I don't know if I could have carried it through. I was in shock. I couldn't 
walk down a corridor without drunkenly reeling from wall to wall. Even 
breathing was difficult. I tried to collect myself enough to recall the 
relevant phone number, but it was like swimming through treacle upstream.

I never had to make that phone call. Helmer, my magnificent stubborn 
bastard, refused to stay dead. After a few hours his hand started to twitch 
- a voluntary movement that proved that he wasn't brain-dead.

He had survived.

The recovery, such as it was, was slow. It was almost three months before he 
left the hospital. And that was only the beginning of a long protracted 
healing process.

I forgot about cryonics again. It was a decision born out of desperation. 
Once I knew that Helmer was alive, it slid from my mind.

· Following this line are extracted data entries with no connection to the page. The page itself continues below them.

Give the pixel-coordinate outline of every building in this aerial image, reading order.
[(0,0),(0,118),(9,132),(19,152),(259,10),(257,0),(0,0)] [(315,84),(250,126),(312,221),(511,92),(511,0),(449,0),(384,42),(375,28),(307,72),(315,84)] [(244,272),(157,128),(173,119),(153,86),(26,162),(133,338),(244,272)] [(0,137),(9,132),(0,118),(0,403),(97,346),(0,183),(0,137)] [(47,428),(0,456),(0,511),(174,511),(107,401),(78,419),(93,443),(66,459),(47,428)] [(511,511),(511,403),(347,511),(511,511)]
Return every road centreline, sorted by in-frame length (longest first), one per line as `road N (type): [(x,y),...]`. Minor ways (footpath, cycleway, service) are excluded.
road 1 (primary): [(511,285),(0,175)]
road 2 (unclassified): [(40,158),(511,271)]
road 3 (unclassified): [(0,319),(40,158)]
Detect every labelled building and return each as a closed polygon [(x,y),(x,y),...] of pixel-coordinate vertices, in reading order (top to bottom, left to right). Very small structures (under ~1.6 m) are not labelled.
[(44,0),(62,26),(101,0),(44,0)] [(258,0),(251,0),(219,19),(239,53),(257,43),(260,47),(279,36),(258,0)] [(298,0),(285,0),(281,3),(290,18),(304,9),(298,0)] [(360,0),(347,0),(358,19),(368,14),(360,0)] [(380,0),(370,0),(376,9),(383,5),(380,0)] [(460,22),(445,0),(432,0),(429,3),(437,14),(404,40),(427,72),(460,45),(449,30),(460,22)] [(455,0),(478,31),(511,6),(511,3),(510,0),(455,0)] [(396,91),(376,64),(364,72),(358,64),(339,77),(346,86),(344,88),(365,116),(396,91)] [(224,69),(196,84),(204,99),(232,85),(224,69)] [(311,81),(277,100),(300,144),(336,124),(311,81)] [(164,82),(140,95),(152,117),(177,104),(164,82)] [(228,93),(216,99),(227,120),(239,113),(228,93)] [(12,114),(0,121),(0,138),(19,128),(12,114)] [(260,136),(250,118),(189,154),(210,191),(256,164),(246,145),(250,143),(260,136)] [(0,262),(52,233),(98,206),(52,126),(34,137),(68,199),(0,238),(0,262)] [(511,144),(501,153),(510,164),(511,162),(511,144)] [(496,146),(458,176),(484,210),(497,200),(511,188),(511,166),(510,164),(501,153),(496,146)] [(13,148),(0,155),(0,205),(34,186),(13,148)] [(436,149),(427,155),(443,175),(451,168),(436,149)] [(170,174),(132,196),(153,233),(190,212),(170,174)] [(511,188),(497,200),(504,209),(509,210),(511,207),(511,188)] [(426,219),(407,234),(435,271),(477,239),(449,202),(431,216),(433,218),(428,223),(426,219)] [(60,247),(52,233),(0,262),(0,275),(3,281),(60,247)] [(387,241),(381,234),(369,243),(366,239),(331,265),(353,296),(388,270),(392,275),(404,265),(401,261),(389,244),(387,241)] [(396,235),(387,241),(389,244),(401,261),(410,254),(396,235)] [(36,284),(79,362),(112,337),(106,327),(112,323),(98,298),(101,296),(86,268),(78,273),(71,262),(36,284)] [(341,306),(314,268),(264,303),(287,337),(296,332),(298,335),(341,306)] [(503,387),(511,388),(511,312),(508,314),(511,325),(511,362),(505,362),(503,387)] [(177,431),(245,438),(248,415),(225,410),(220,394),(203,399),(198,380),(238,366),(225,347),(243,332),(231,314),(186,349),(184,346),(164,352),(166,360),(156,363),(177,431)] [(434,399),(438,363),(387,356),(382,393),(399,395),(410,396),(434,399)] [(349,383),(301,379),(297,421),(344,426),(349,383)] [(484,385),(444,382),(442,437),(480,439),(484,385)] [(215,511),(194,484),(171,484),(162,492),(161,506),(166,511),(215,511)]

All my energy was focused on making Helmer well again. It took almost a year 
to get him out of wheelchair and walking under his own steam. Inch by inch 
we built up what had been lost in a single night.

When we thought we where over the hump we decided to celebrate and booked 
into a resort hotel for a week. It was the most luxurious and idyllic place 
I have ever stayed in - cottages built out over a lake on stilts so you 
could fish trout from your balcony or simply sit and relax. As fate would 
have it, it turned out to be a total waste of money.